Total RNA was isolated from PDAC cell lines and a subset of fresh-frozen tissues (10 fresh-frozen PDAC tumor and matched peritumoral tissue samples) using the RNeasy Plus Mini Kit (74134, Qiagen, Germany) and converted to cDNA using the High-Capacity RNA-to-cDNA Kit (4387406, Life Technologies, USA). RNA quantity and quality were analyzed using a NanoDrop 1000 spectrophotometer. Real-time PCR was performed using a human ROR2 assay kit (4331182, Life, USA) and TaqMan Universal Master Mix II (4440038, Life, USA) on an ABI7500 system following the manufacturer’s instructions. The 18S rRNA (4453320, Life, USA) served as an endogenous control.

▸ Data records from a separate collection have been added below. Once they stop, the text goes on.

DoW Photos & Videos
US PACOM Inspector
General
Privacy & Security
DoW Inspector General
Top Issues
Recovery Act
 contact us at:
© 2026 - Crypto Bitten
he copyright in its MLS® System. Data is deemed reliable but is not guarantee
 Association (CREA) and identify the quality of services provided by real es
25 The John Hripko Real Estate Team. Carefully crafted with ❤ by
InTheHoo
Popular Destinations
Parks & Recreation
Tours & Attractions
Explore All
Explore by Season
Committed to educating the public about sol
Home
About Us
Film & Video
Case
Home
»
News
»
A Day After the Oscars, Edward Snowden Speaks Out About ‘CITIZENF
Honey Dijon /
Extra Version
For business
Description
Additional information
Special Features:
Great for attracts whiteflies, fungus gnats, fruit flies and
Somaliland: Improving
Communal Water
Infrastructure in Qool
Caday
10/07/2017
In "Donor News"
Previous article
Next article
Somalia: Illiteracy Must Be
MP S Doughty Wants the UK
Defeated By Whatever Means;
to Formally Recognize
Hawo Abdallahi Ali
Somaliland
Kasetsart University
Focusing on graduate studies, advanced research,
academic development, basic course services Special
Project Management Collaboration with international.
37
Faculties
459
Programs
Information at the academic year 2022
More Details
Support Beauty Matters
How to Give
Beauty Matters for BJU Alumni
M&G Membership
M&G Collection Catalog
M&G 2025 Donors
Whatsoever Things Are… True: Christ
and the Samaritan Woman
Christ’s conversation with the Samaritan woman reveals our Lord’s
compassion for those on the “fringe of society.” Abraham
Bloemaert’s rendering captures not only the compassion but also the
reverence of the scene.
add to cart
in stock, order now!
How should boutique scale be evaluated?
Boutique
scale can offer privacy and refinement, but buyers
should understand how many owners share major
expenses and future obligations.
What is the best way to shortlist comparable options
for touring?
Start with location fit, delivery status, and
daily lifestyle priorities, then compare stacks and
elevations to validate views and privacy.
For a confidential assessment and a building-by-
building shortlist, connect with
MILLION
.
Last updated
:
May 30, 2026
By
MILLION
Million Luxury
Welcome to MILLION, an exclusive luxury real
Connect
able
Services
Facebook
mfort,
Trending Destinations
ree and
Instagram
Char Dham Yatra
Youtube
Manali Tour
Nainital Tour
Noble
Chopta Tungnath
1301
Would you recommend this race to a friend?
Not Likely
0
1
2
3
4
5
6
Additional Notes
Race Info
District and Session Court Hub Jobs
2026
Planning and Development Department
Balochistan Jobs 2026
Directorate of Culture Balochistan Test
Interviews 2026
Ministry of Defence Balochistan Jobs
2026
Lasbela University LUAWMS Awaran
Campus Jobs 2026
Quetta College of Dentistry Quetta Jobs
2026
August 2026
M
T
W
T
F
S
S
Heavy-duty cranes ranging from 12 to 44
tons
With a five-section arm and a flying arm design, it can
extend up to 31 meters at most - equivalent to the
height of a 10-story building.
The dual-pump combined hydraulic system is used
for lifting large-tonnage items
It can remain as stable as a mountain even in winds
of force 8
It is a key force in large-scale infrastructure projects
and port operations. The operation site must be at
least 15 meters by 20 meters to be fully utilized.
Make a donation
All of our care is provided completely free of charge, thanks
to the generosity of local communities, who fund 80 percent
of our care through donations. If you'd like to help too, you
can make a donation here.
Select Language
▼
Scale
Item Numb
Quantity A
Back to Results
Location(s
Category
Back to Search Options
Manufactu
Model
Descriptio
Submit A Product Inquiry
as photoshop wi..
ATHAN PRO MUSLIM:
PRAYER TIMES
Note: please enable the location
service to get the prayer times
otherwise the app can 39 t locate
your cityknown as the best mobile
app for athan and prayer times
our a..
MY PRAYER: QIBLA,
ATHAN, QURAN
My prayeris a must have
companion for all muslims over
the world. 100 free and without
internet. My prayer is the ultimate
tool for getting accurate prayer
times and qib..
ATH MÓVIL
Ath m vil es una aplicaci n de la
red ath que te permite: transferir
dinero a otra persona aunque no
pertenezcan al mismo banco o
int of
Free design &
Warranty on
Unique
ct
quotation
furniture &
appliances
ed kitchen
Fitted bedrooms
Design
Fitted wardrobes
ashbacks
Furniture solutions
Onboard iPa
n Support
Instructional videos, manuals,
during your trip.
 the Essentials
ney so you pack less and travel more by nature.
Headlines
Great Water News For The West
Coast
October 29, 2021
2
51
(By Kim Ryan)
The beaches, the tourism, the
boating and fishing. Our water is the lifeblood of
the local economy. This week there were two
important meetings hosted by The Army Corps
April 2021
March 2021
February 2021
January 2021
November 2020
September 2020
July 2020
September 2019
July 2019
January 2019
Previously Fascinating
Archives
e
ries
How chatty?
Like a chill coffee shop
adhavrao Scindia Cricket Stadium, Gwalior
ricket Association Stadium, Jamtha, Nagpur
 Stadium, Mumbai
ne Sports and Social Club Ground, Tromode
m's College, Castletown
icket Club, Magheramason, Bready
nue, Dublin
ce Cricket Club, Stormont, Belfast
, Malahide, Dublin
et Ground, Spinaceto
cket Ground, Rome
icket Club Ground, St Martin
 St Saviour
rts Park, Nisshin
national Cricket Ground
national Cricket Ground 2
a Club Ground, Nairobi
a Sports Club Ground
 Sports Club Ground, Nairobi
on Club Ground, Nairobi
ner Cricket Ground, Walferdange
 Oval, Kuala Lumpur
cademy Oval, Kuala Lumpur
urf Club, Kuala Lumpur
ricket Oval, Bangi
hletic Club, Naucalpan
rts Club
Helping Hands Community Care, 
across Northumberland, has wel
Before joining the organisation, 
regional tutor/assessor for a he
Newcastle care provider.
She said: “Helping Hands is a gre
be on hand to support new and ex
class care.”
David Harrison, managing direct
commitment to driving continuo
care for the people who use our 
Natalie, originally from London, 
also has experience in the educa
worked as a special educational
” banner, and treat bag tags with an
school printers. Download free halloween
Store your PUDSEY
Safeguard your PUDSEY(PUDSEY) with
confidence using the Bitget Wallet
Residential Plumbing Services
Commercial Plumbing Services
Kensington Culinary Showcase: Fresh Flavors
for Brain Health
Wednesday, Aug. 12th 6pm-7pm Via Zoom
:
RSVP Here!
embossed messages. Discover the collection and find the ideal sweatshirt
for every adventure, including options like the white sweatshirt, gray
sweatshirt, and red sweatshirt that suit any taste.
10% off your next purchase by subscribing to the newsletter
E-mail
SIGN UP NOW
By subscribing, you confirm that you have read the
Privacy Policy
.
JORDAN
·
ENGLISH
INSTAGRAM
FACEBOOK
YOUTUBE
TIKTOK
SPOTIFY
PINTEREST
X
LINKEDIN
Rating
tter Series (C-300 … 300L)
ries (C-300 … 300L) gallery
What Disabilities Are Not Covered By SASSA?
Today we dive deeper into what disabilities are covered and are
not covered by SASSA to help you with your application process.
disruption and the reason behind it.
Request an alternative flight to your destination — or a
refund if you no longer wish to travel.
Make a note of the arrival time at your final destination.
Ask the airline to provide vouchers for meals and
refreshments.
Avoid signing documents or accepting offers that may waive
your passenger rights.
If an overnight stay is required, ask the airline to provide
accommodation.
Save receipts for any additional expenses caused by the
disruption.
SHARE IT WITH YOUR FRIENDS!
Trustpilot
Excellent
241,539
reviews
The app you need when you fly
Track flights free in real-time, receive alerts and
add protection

TMA construction and IHC analysis

A total of 162 PDAC tissues, 37 matched peritumoral tissue specimens, and 28 benign pancreatic disease tissues were prepared and used in this study. We used the Tissue Microarray System (Quick-Ray, UT06, UNITMA, Korea) in the Department of Clinical Pathology, Nantong University Hospital, Jiangsu, China. Core tissue biopsies (2 mm in diameter) were taken from individual paraffin-embedded sections and arranged in the new recipient paraffin blocks. TMA specimens were cut into 4-μm sections and placed on super frost-charged glass microscope slides. IHC analysis was performed as previously described44. TMA slides were separately stained using polyclonal rabbit anti-ROR2 antibody (LifeSpan BioSciences Inc., Seattle, WA, USA). The secondary antibody used was horseradish-peroxidase-conjugated anti-rabbit antibody (Dako Cytomation, Carpinteria, CA, USA). For negative controls, phosphate-buffered saline was used instead of the primary antibody. Blind ROR2 immunostaining evaluation and independent observation were simultaneously performed. The expression of ROR2 was converted into continuous intensity values using the semiquantitative H-score method, based on both the staining intensity and the percentage of cells at that intensity. Briefly, the staining intensity was scored as 0 (−, no staining), 1 (+, weak staining), 2 (++, moderate staining), or 3 (+++, intense staining) using traditional semiquantitative pathology scoring. For each tissue sample, the percentage of cells stained at a certain intensity was determined and multiplied by the intensity score to generate an intensity percentage score. The final staining score of each tissue sample was the sum of the four intensity percentage scores, and these scores ranged from 0 (no staining) to 300 (100% of cells with +++ staining intensity). The cutoff point for the ROR2 expression score that was statistically significant in terms of survival was set using X-tile software (the Rimm lab at Yale University; http://www.tissuearray.org/rimmlab) as described previously45.

Statistical analysis

The associations between ROR2 expression and important clinicopathological variables of PDAC patients were evaluated with χ2 tests. Factors shown to be of prognostic significance with the univariate Cox regression model were subsequently investigated with the multivariate Cox regression model. Survival curves were generated using the Kaplan–Meier method and log-rank test. For all tests, the significance level for statistical analysis was set at P < 0.05. All data were analyzed using STATA version 12.0 (Stata Corporation, College Station, TX, USA).

Additional Information

How to cite this article: Huang, J. et al. High ROR2 expression in tumor cells and stroma is correlated with poor prognosis in pancreatic ductal adenocarcinoma. Sci. Rep. 5, 12991; doi: 10.1038/srep12991 (2015).